Here are a few tips to help your student.

1. First and foremost, parents, be encouraging. Now is not the time to lecture on the importance of performing well or how goofing off at the beginning of the semester really hurt them. They know this. We see the struggle and regrets when they talk to us even if they do not show them to you.

Then, encourage your student to do the following:

2. Go to every Finals review session available.

3. Don’t waste the study days.
They are called study days for a reason. Today, Tuesday, Dec. 4 and tomorrow, Wednesday, Dec. 5, students have no classes or Final exams. It’s a great opportunity for students to find some interrupted time to prepare.

4. Come to the Learning Lab located in the west wing basement of Sid Richardson in room 021. We will help your students develop a study strategy for their finals, help them organize their materials, and still get the proper amount of sleep.

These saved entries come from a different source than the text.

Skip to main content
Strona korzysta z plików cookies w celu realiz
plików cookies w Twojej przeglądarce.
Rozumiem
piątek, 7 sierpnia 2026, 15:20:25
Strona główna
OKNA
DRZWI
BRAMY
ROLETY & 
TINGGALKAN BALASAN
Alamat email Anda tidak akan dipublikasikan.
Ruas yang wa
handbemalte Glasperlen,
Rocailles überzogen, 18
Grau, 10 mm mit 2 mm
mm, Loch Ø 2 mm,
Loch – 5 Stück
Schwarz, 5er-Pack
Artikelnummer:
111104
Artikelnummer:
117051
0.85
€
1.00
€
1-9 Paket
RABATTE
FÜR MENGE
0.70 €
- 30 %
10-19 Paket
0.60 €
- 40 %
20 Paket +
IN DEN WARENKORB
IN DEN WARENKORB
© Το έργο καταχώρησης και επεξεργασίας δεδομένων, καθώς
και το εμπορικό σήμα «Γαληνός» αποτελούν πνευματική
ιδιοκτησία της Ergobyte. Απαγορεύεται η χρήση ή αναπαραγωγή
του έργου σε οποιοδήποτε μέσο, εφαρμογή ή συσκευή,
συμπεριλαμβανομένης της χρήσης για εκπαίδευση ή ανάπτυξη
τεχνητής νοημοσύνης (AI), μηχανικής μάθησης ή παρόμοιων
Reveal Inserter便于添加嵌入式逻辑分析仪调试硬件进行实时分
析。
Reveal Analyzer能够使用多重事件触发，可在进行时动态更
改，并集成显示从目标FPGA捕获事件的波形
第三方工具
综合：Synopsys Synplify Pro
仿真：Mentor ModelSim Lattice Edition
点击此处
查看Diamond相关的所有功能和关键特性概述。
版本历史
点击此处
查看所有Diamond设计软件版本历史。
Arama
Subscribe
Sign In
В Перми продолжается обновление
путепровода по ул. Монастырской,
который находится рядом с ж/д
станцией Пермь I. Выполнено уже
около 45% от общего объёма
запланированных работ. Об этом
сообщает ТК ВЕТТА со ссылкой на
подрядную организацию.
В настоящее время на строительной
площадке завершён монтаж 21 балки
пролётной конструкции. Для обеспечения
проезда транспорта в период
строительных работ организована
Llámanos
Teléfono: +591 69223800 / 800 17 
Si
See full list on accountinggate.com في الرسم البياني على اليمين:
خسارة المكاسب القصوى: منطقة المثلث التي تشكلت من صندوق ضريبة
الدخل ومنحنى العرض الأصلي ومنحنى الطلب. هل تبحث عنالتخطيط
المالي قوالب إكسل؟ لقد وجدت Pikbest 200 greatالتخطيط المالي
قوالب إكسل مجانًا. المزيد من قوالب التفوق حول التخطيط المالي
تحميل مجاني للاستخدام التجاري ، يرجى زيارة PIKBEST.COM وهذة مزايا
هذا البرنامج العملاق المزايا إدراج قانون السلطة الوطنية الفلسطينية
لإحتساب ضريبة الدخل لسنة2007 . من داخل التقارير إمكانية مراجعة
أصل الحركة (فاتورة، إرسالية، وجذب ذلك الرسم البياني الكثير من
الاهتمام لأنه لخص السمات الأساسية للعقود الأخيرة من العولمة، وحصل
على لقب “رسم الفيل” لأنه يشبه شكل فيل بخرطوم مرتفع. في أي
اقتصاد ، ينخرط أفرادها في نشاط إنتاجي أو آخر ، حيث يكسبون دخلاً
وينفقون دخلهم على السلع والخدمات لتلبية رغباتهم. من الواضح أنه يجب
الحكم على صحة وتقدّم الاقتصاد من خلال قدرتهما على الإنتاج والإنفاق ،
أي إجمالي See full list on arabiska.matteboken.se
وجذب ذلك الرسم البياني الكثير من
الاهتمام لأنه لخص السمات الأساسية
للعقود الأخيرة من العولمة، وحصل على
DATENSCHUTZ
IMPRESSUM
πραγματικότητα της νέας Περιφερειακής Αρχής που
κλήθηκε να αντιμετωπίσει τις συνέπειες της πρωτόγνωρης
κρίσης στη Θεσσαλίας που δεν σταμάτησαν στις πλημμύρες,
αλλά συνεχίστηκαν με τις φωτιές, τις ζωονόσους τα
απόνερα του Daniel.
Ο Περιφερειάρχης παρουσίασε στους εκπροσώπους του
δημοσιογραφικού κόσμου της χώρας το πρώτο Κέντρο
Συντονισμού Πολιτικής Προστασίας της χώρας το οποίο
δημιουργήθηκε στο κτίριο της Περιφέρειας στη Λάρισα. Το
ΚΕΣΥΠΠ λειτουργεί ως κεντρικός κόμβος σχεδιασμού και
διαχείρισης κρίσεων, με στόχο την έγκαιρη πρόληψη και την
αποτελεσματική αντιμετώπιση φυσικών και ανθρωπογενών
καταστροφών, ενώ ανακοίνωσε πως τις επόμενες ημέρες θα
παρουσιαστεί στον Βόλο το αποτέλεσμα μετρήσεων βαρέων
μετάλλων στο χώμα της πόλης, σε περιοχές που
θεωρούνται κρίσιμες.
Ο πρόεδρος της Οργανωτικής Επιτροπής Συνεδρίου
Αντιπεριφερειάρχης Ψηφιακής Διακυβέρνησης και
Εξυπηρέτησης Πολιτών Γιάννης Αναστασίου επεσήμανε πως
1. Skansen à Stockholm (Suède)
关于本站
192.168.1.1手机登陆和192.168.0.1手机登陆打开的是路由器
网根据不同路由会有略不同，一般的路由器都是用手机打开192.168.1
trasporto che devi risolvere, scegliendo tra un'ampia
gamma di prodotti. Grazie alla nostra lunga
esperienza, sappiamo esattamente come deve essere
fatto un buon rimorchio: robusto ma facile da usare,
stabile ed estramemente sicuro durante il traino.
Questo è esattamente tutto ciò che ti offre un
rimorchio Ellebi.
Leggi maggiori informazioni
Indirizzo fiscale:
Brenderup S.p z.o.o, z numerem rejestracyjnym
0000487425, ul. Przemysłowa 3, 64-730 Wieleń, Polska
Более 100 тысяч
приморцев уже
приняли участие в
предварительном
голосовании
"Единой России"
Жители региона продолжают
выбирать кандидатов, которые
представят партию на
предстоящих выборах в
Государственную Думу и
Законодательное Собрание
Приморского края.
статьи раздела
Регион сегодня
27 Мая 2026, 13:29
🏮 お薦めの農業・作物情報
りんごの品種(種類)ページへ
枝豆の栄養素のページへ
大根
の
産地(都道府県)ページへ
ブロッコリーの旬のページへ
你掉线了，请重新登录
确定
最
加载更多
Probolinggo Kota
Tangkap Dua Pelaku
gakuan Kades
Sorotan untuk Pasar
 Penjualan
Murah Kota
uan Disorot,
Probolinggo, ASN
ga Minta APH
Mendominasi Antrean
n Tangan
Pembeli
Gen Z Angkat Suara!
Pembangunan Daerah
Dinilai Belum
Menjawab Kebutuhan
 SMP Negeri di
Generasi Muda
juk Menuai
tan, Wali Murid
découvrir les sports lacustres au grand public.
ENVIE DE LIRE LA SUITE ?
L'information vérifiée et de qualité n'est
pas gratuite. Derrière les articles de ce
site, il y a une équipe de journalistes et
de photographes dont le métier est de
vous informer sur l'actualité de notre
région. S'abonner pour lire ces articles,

5. Study in short bursts. Research shows that the 50-10-50 rule (50 minutes of studying, 10-minute break, 50 minutes of studying) is more effective than hours of continued studying. The Pomodoro technique is equally effective with the 25-5-25 rule (25 minutes of study, 5-minute break, 25 minutes of studying). Studying using either the 50-10-50 or the 25-5-25 method allows the brain, during the 5 or 10-minute break, to file away the information recently learned.

6. Do not stay up all night and cram. Why not? Let’s get really technical:

Research from the National Institute of Neurological Disorders and
Stroke in 2007 showed that continual cramming before a test has
many repercussions. Without adequate sleep, the body is not
allowed to regenerate brain cells called neurons. The lack of
neurons leads to decreased brain activities in the cerebral cortex
which is responsible for cognitive functioning. Limited cognitive
functioning leads to poor memory retention, concentration and
attention to detail.

So, in short, your student may think he or she is doing the right thing by staying up all night and cramming, but would be far better off developing a more sensible study plan to use over the course of the next few days, taking advantage of waking hours to study more efficiently.

Through planning and organization, a student can successfully maneuver through finals. A student can plan and organize their material by filling out a Preparing for Finals Packet. The Finals packet will guide the student in making a study schedule allowing for breaks and other events going on during finals. Proper use of the study days to review the material over several days increases their memorization of the material and reduces stress.

Academic Support Programs is part of the Paul L. Foster Success Center and provides academic assistance to all Baylor students. Services offered are Academic Mentors, Supplemental Instruction (SI), free tutoring, the Learning Lab, instruction, and academic consultations.